Copy out precisely the lines from the start of the data through the line with "3. smartphone [937,357,1078,468]", and keep pictures out of it.
_ _ _ _
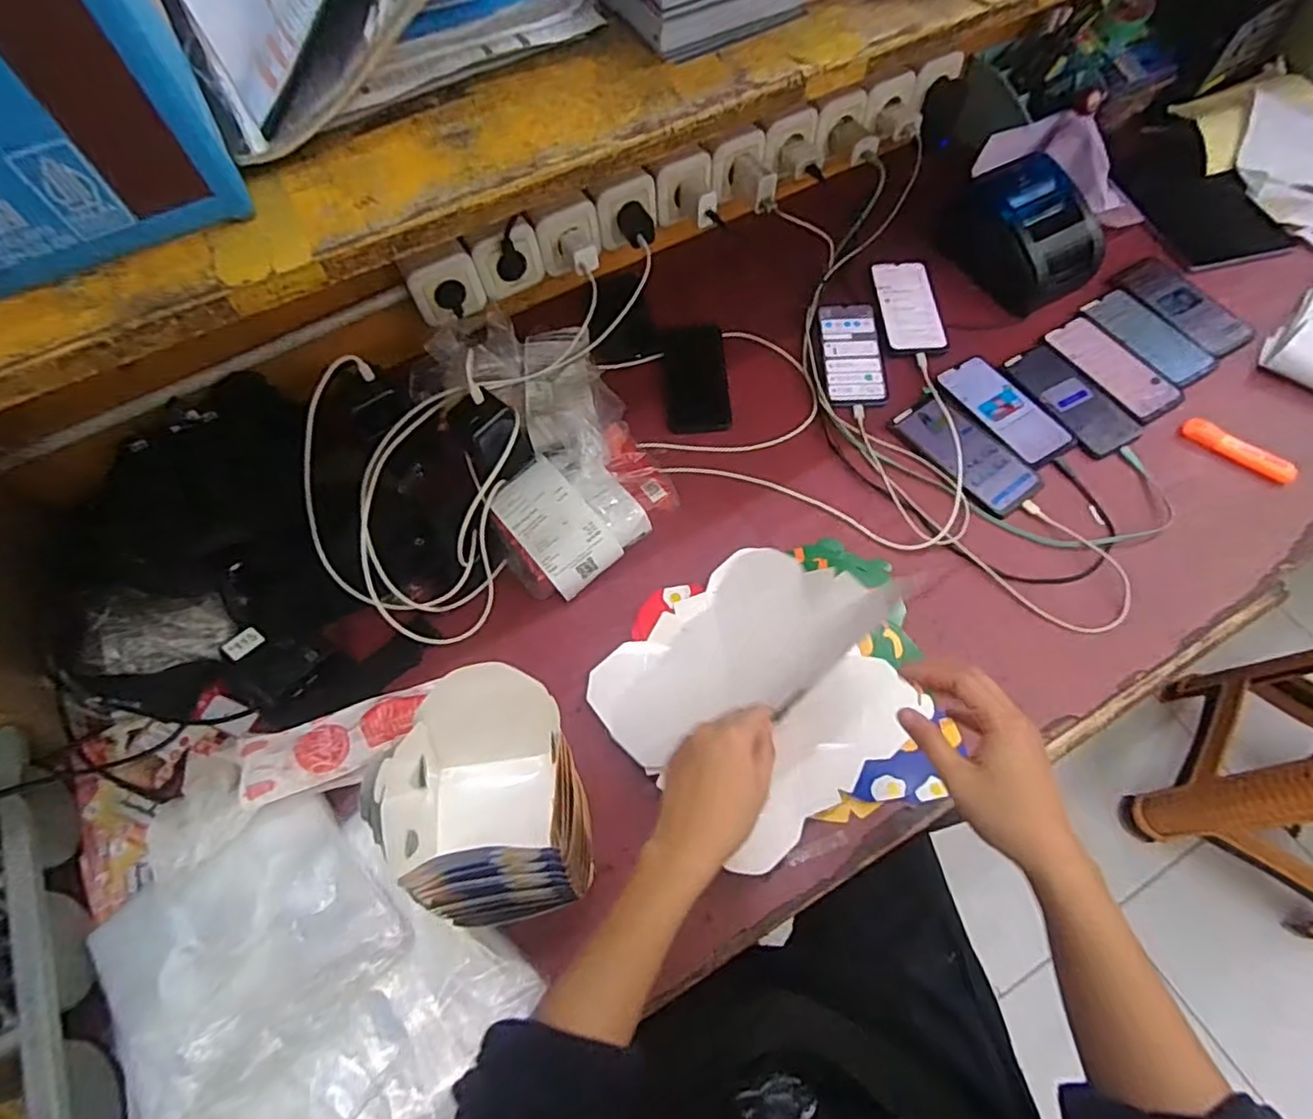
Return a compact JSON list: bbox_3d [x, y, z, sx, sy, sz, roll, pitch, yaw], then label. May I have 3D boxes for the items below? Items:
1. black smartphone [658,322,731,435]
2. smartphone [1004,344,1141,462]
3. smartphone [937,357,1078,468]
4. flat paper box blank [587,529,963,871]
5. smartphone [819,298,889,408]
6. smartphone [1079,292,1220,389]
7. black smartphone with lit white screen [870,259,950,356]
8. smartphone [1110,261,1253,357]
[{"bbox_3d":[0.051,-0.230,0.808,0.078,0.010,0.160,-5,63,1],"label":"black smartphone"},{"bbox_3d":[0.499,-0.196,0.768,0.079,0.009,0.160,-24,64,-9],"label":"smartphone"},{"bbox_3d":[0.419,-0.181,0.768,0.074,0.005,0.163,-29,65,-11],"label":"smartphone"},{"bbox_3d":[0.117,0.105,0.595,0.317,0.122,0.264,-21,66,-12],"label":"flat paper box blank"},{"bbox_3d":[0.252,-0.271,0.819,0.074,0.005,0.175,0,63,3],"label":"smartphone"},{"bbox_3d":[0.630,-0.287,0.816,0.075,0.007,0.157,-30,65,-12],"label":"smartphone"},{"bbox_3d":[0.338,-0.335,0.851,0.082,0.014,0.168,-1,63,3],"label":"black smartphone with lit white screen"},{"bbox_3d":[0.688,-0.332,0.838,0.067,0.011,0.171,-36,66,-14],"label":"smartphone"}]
_ _ _ _
SOLUTION TO THE EXERCISE -
Return a compact JSON list: bbox_3d [x, y, z, sx, sy, sz, roll, pitch, yaw], then label. May I have 3D boxes for the items below? Items:
1. black smartphone [658,322,731,435]
2. smartphone [1004,344,1141,462]
3. smartphone [937,357,1078,468]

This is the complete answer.